All of this suggests that data are subject to an altogether different interpretation than used by the Georgetown team. Consider, for example, the argument advanced by the Georgetown group that "Even in traditionally blue-collar industries, better educated workers fared better." To us, that basically says overqualified people with college degrees appear to be crowding out others in the market for low-skilled jobs, showing that the "underemployment" problem amongst college graduates is considerable.

Similarly, the authors are lumping together those with a high school diploma and those with less than a high school diploma in the statistical comparisons -- so the analysis differs from the traditional comparisons of high school- and college-educated individuals.

Those who did not graduate from high school make up 24 percent of the sample for the “High school or less” category and 33 percent of the unemployed according to the May 2012 Bureau of Labor Statistics data.  Those who attained only a high school diploma are much more likely to still have a job (8 percent unemployment) than are those with less than a high school education (13 percent unemployment).

But what is worse, the authors fail to seriously do what even undergraduate economics students writing papers would be expected to do -- relate costs to benefits.
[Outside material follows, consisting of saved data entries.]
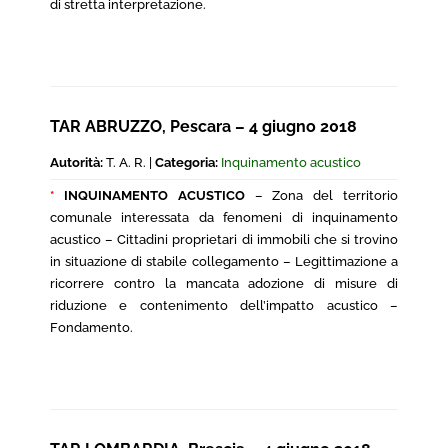
di stretta interpretazione.
TAR ABRUZZO, Pescara – 4 giugno 2018
Autorità:
T. A. R. |
Categoria:
Inquinamento acustico
*
INQUINAMENTO ACUSTICO
– Zona del territorio
comunale interessata da fenomeni di inquinamento
acustico – Cittadini proprietari di immobili che si trovino
in situazione di stabile collegamento – Legittimazione a
ricorrere contro la mancata adozione di misure di
riduzione e contenimento dell’impatto acustico –
Fondamento.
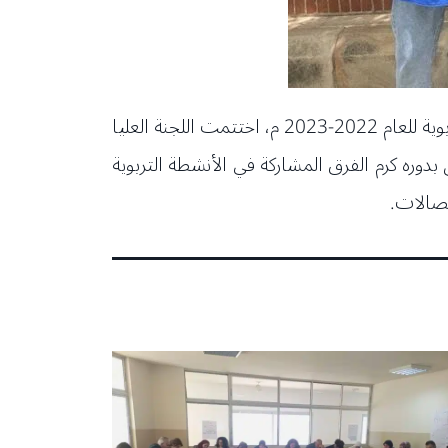
رعاية وزير التربية والتعليم العالي القاضي عباس الحلبي وممثلي المدارس واللاعبين المشاركين في الأنشطة التربوية للعام 2022-2023 م، اختتمت اللجنة العليا
دوره كرم الفرق المشاركة في الأنشطة التربوية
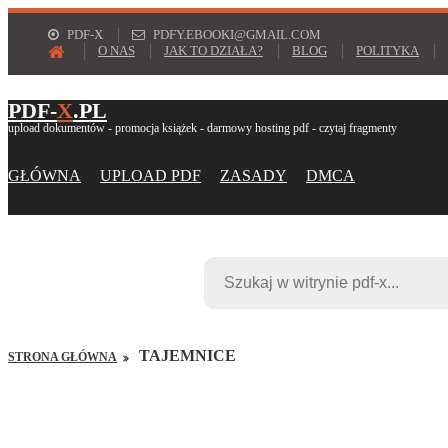
PDF-X
PDFY.EBOOKI@GMAIL.COM
O NAS
JAK TO DZIAŁA?
BLOG
POLITYKA
PDF-
X
.PL
upload dokumentów - promocja książek - darmowy hosting pdf - czytaj fragmenty
GŁÓWNA
UPLOAD PDF
ZASADY
DMCA
TAJEMNICE
STRONA GŁÓWNA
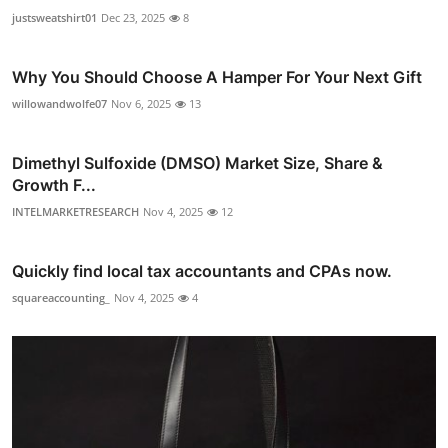
justsweatshirt01
Dec 23, 2025
8
Why You Should Choose A Hamper For Your Next Gift
willowandwolfe07
Nov 6, 2025
13
Dimethyl Sulfoxide (DMSO) Market Size, Share &
Growth F...
INTELMARKETRESEARCH
Nov 4, 2025
12
Quickly find local tax accountants and CPAs now.
squareaccounting_
Nov 4, 2025
4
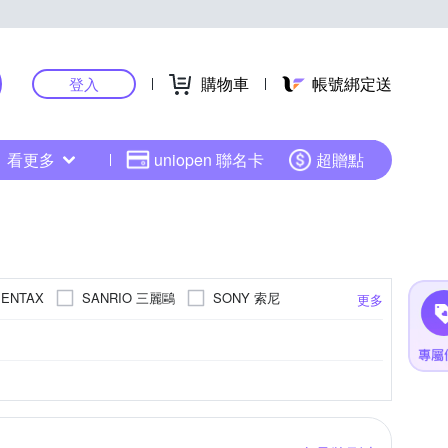
購物車
帳號綁定送
登入
看更多
uniopen 聯名卡
超贈點
SANRIO 三麗鷗
SONY 索尼
PENTAX
更多
01萬~3000萬像素
801萬~1199萬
Suppose, even after controlling for everything under the sun, college graduates have a clear employment security advantage during turbulent economic times -- a conclusion that we acknowledge is plausible, maybe even expected, if colleges do what they claim to do.

Is the value of that job security advantage big enough to offset the costs of college attendance, where "costs" include not only cash outlays by students, and the income foregone while studying rather than working, but also the total cost to society from the various government subsidies associated with a college education, and the high risks related to the fact that a majority of college students either do not graduate at all, or fail to do so in the advertised (four-year) time needed to complete the degree?

All of that aside, however -- a huge "aside" -- there are hints in the data that the college advantage is becoming frayed. Look, for example, at Figure 2 in the executive summary, which seems to show that the college degree earnings advantage (to us a vastly overused and flawed statistic) peaked around 2005 or so and has declined modestly since. From 2008 and 2010, Census Bureau data show real earnings fell a good deal for full-time male college-educated workers, unlike, for example, those with less than a high school education. On September 7 the Census Bureau will release 2011 data which will give further indication whether the most recent data are the beginning of a longer-term trend.

Our reading of the evidence is that truly dispassionate examination of the data by those without any vested interest in the conclusions, controlling for other factors involved in determining unemployment and earnings, might well yield a radically different conclusion than found in this public relations effort of Tony Carnevale and his team at Georgetown. The assumptions of this report – that those with little education dramatically improve their job security by deciding to go to college -- are certainly not adequately demonstrated.